WHAT YOU ARE ASKED TO DO ->
An exact transcription of all the data is required; the pictures are to be left out.

COLLECTED DATA ->
━━━━━━

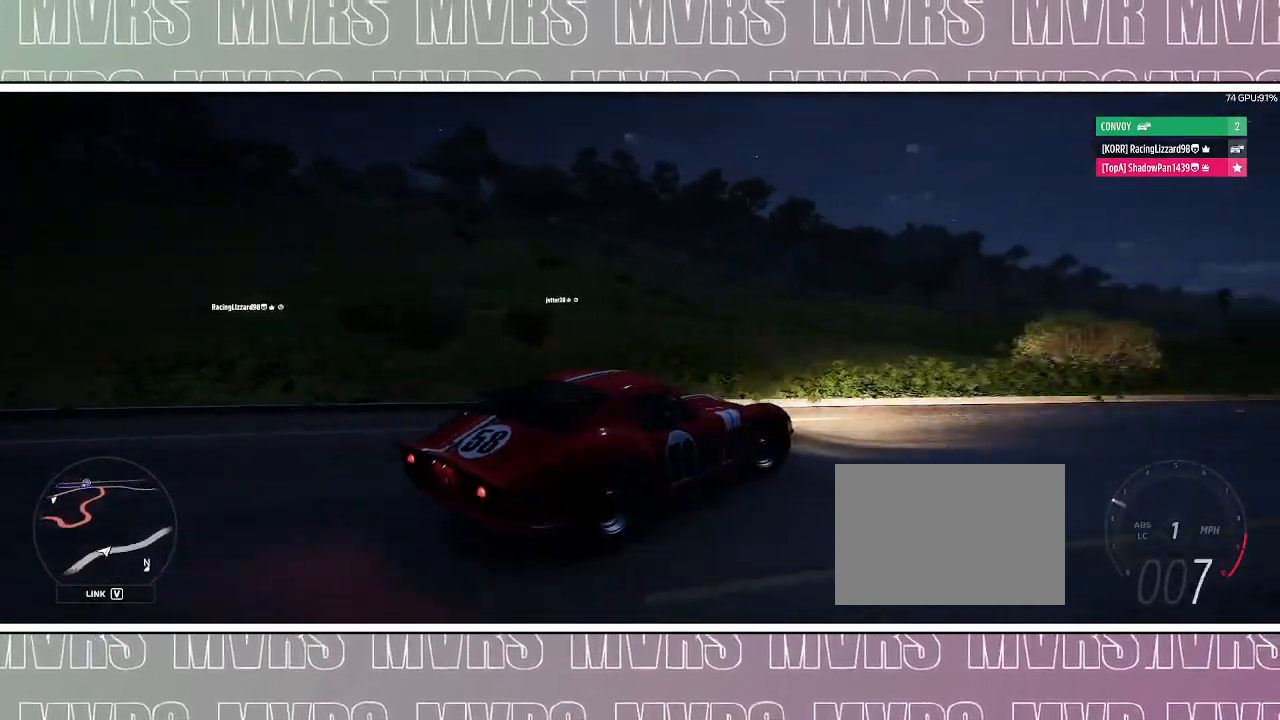
{"dt_ms": 500, "buttons": ["R2"], "left_stick": "center", "right_stick": "up", "events": [[233, "left_stick", "center"]]}
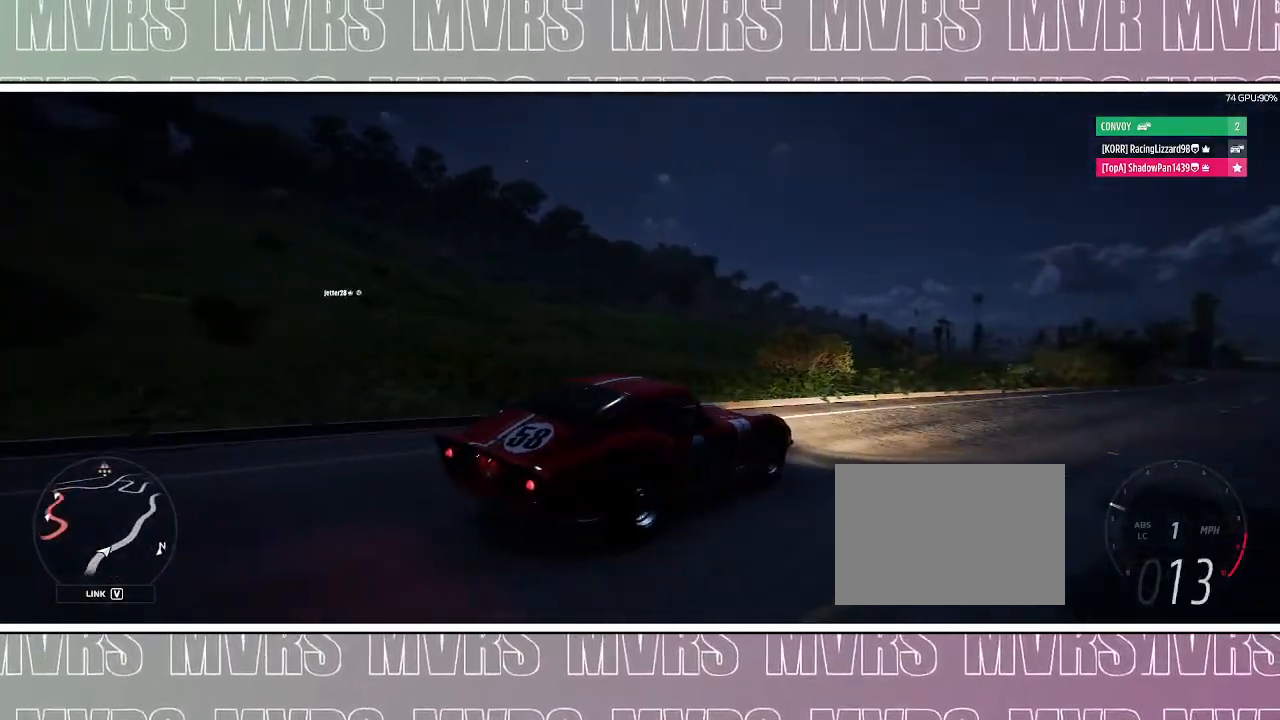
{"dt_ms": 500, "buttons": ["R2"], "left_stick": "right", "right_stick": "up", "events": [[367, "left_stick", "right"]]}
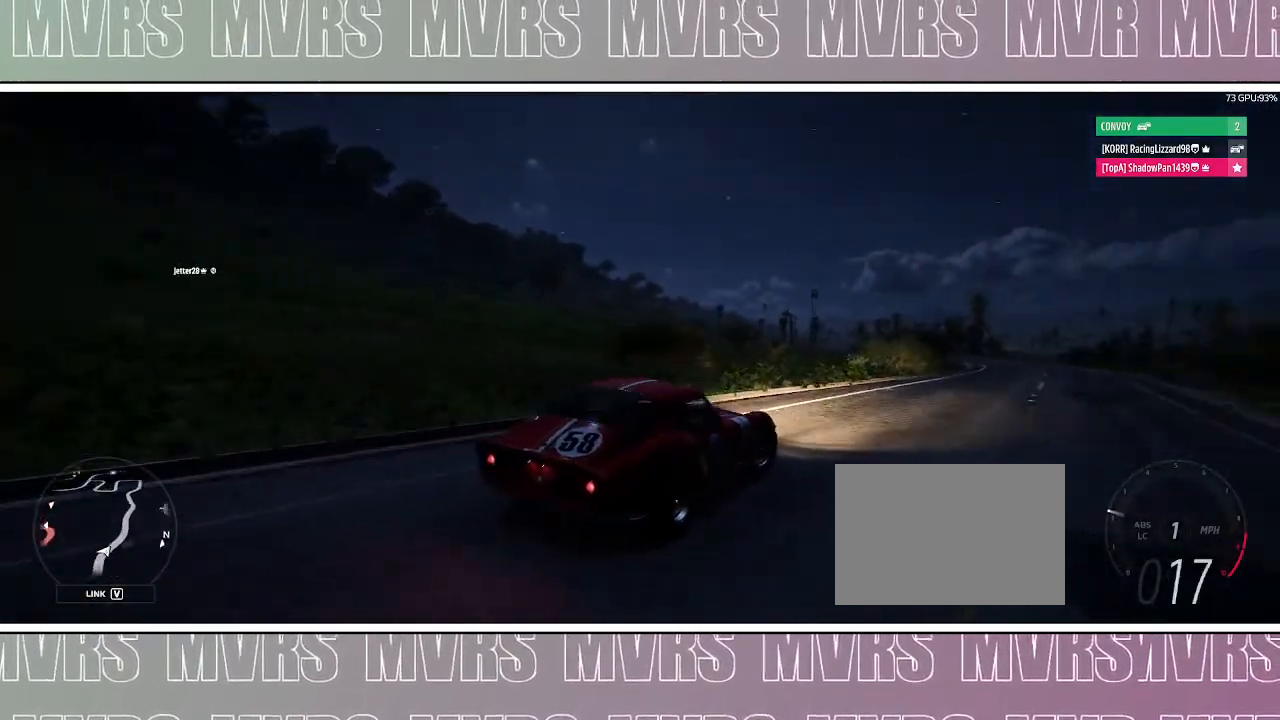
{"dt_ms": 1000, "buttons": [], "left_stick": "center", "right_stick": "center", "events": [[100, "R2", "up"], [150, "left_stick", "center"], [400, "left_stick", "right"], [533, "right_stick", "center"], [567, "left_stick", "center"]]}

━━━━━━

TASK RESULT ->
{"dt_ms": 500, "buttons": ["R2"], "left_stick": "center", "right_stick": "up", "events": [[233, "left_stick", "center"]]}
{"dt_ms": 500, "buttons": ["R2"], "left_stick": "right", "right_stick": "up", "events": [[367, "left_stick", "right"]]}
{"dt_ms": 1000, "buttons": [], "left_stick": "center", "right_stick": "center", "events": [[100, "R2", "up"], [150, "left_stick", "center"], [400, "left_stick", "right"], [533, "right_stick", "center"], [567, "left_stick", "center"]]}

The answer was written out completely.